Microchimerism is a small population of cells that arise from fetal microchimerism (FMc) and maternal microchimerism (MMc). While fetal microchimerism is the presence and persistence of fetal cells in maternal tissues, maternal microchimerism (MMc) is the presence of maternal cells in fetal tissues.
Maternal fetal microchimerism
Fetal stem cells can migrate across the placenta to enter the mother’s bone marrow. Embryonic progenitor stem cell transfer begins 4 or 5 days immediately after fertilization and goes along with all stages of pregnancy.
Microchimerism of this kind occurs in both male and female embryos. However, due to the presence of Y chromosomes in females, it is easy to detect male microchimerism in maternal tissue.
Fetal microchimerism is found in cellular subsets of the pregnant mother’s peripheral blood, including cells of the lymphoid and myeloid lineages. An experiment was conducted to assess microchimerism where 40% had maternal microchimerism compared to 15% who had fetal microchimerism.
Fetal DNA in maternal plasma
For further evaluation of fetal DNA in maternal plasma and urine samples. 80 pregnant women were studied during 7u and 40u week of pregnancy. Their DNA was amplified using nested polymerase chain reactions for Y-chromosome DNA. According to fetal sex analysis after delivery, 25 women carried females and 55 males. 96% of plasma samples and 38% of urine samples from 55 women carrying male fetuses had Y-specific signals. Increasing gestational age increases the specificity and sensitivity of Y-PCR.
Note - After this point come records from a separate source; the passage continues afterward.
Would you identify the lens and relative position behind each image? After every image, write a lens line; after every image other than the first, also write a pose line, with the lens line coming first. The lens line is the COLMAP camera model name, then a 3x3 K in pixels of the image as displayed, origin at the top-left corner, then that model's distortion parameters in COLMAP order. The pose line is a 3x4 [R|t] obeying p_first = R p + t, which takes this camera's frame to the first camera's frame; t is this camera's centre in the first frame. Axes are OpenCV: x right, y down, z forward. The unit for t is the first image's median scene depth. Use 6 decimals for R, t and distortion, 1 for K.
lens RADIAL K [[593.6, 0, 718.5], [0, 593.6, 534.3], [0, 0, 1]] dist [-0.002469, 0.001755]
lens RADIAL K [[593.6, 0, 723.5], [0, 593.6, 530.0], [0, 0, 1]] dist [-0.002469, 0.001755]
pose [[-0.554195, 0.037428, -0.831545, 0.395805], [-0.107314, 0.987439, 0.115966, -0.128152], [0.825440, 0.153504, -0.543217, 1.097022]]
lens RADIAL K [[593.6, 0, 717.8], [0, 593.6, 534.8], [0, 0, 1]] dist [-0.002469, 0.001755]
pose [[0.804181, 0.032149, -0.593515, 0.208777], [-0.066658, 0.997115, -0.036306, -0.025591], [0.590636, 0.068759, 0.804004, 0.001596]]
Theoretically, there is an abundance of fetal microchimerism that depends on several factors such as:
- immunogenetic relationships between mother and fetus and
- pre-existing residents of the maternal system, from her mother or her previous children
Autoimmune Effects on the Mother
Studies have been conducted to determine whether microchimerism is associated with autoimmune diseases that predominantly affect women. Autoimmune thyroid disease affects women of reproductive age. Fetal cells are present in the maternal peripheral blood for a very long time and have clinical similarities with graft-versus-host disease and autoimmune disease leading to autoimmune diseases.
Fetal microchimerism occurs in healthy women
The incidence of fetal microchimerism in healthy women may not be known, but studies have found reports of autoimmune disease ranging widely from 8% to 72%. In animal studies, fetal microchimerism may have been observed to be frequent and always present. Even one report of male presumptive embryonic cells is found in bone marrow, and bones are mostly found in women after reproduction.
Factors influencing maternal development in fetal microchimerism
The factors that influenced the development of fetal microchimerism have been much debated. But the main factors affecting fetal microchimerism include:
- Abnormality of the placenta
- Fetal aneuploidy (presence of one or more extra or absent chromosomes)
- Preeclampsia and
- loss or termination of pregnancy
- Genetic and environmental factors are also likely to contribute to microchimerism
Fetal microchimeric cells help repair maternal tissues
In recent years. Microchimeric fetal cells have been found to respond to maternal tissue injury. Injured tissues produce signals to move embryonic stem cells from the pregnancy reservoir and further stimulate transplanted stem cells into specialized stem cells. In addition, chronic tissue injury may promote the initiation of microchimerism
Maternal Microchimerism in Pregnancy
Maternal microchimerism is a two-way process, in which there is transfer of maternal cells into the fetal circulation. This idea was conceived in 1960, when a famous researcher found maternal leukocytes in the umbilical cord. Having said that during early fetal life and in the early life of a newborn. maternal microchimeric cells were found in various organs, including the thymus, skin, liver, spleen, and thyroid. Maternal microchimerism and a few more T cells produce cytokines that can affect the development of the fetus in the possible autoimmune disease.